A new report shows the presence of police officers in school settings contributed to more referrals to law enforcement, particularly for students of color.

The report from Connecticut Voices for Children analyzed data from the 2017-2018 school year and found the risk of arrest was five times higher for Black and Latino students in schools with school resource officers (SROs).

Samaila Adelaiye, research and policy fellow at Connecticut Voices for Children and the report's author, said for students of color, the officers can play a role in the school-to-prison pipeline.

"If our school campuses are places where we want to educate to build emotionally mature young people, people who are able to participate in the workforce, who can excel at what they choose to do, then the presence of SROs kind of defeats that purpose," Adelaiye asserted.

Statewide in Connecticut, 22.5% of schools had an officer at least part-time during the 2017-2018 school year.
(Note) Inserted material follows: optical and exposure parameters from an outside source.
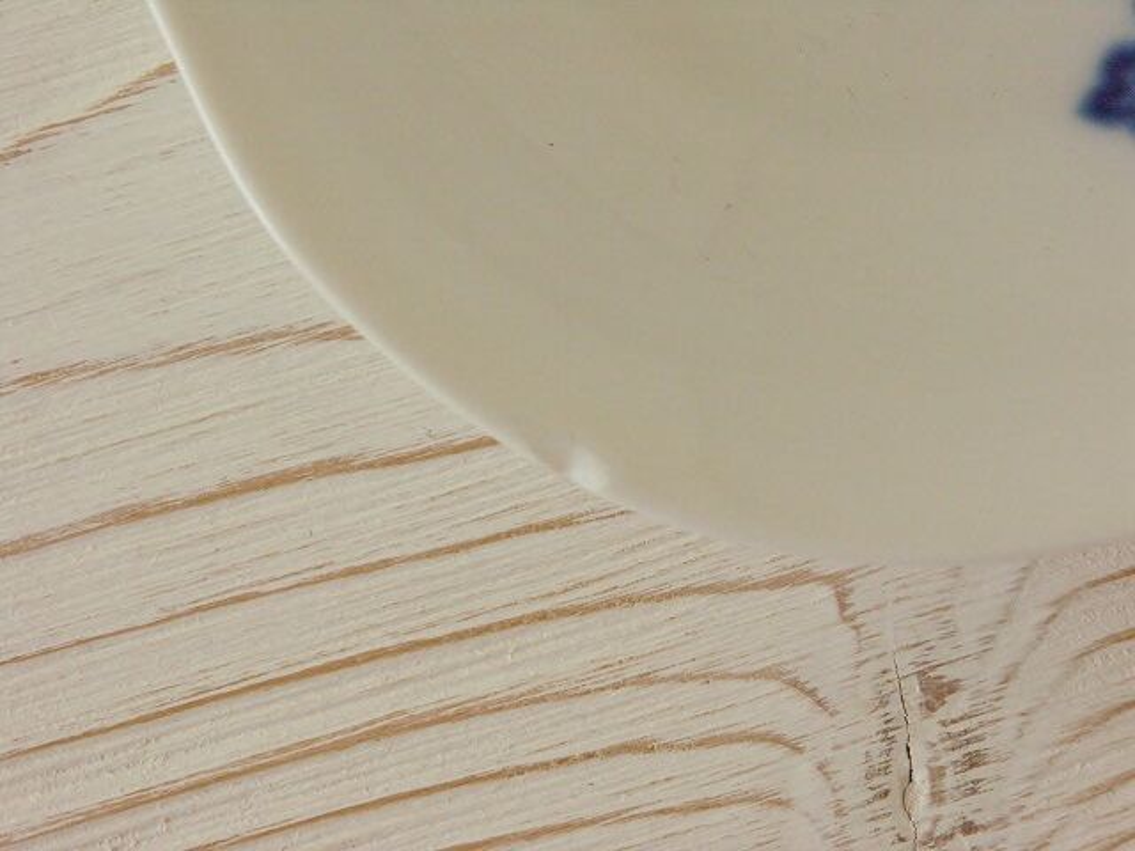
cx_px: 568
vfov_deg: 7.4
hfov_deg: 9.9
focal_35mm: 200
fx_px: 6558
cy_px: 426
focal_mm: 50.69
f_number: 7.1
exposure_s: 1/250
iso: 400
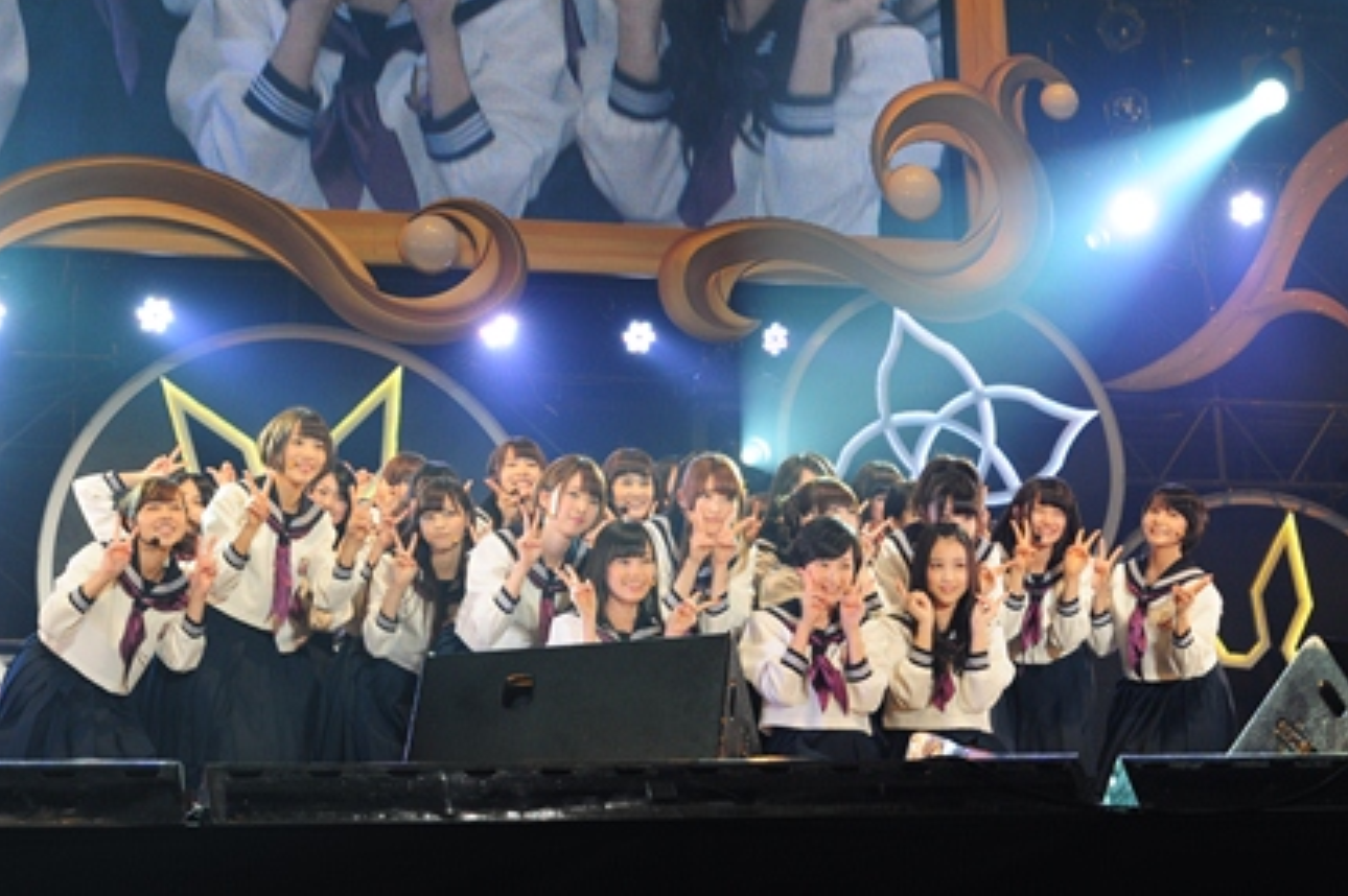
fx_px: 2731
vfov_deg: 18.6
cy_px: 445
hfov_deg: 27.7
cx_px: 696
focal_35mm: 73
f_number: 8
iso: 1600
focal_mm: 70
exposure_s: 1/200
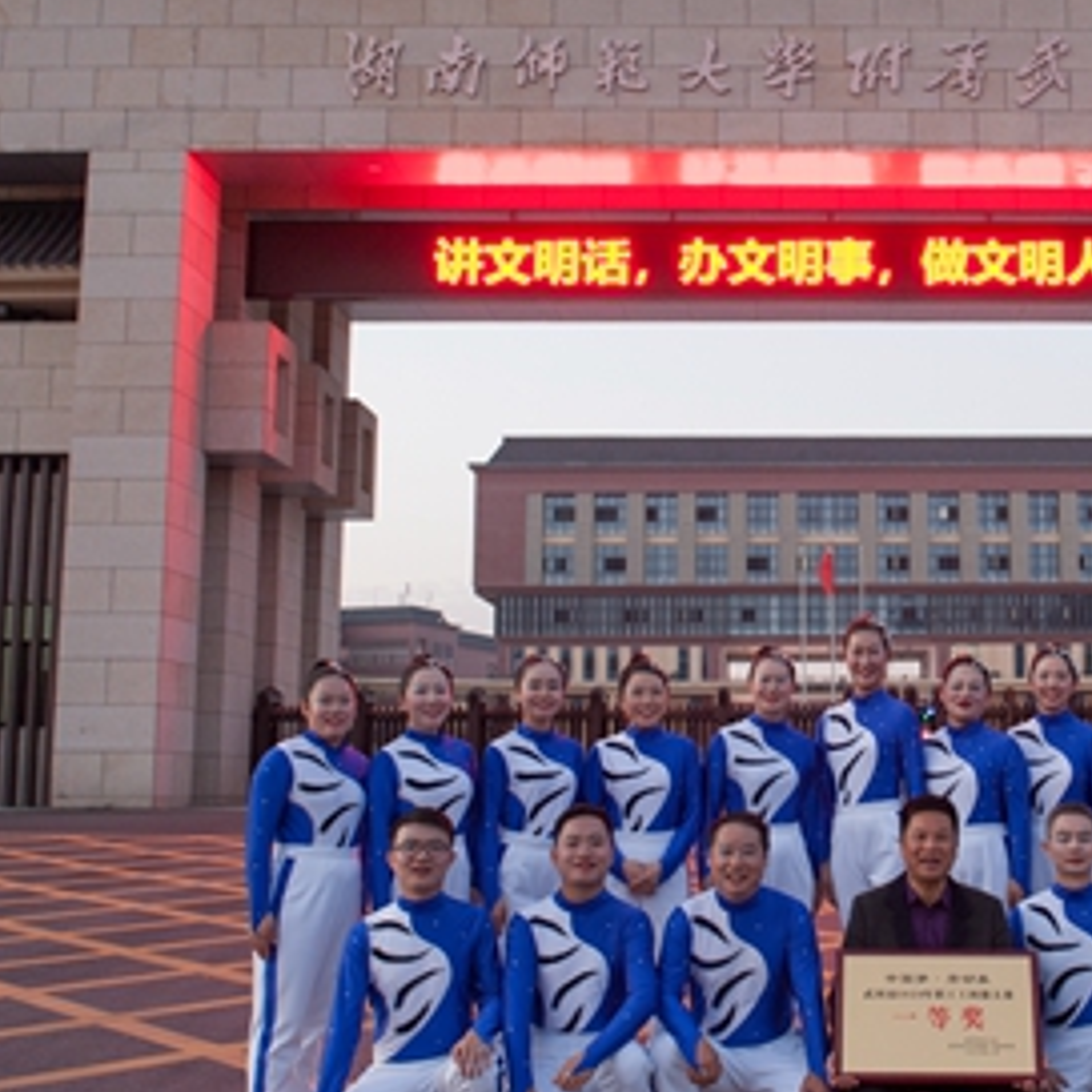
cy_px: 544
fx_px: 1606
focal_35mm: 45
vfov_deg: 37.6
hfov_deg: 36.4
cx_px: 863
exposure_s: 1/80
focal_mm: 24
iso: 1250
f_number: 5.6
The report also found no significant effect on student academic achievement in schools with SROs.

The report included policy recommendations, such as redirecting funds toward school counselors, social workers and psychologists. Adelaiye argued it is critical to have protections in place for student rights, as it relates to their interactions with police.

"We recommend that policymakers should pass laws to ensure that parents are present any time a student is questioned about potentially criminal activity, even if it's not a criminal activity involving that student," Adelaiye noted. "But any time they're going to be questioned for any such things, there should be a mechanism in place to enforce that students' parents are around for that."

Researchers presented their findings to student activists in Connecticut who are advocating for the removal of officers from schools. The report has also been shared with lawmakers, including Sen. Chris Murphy, D-Conn.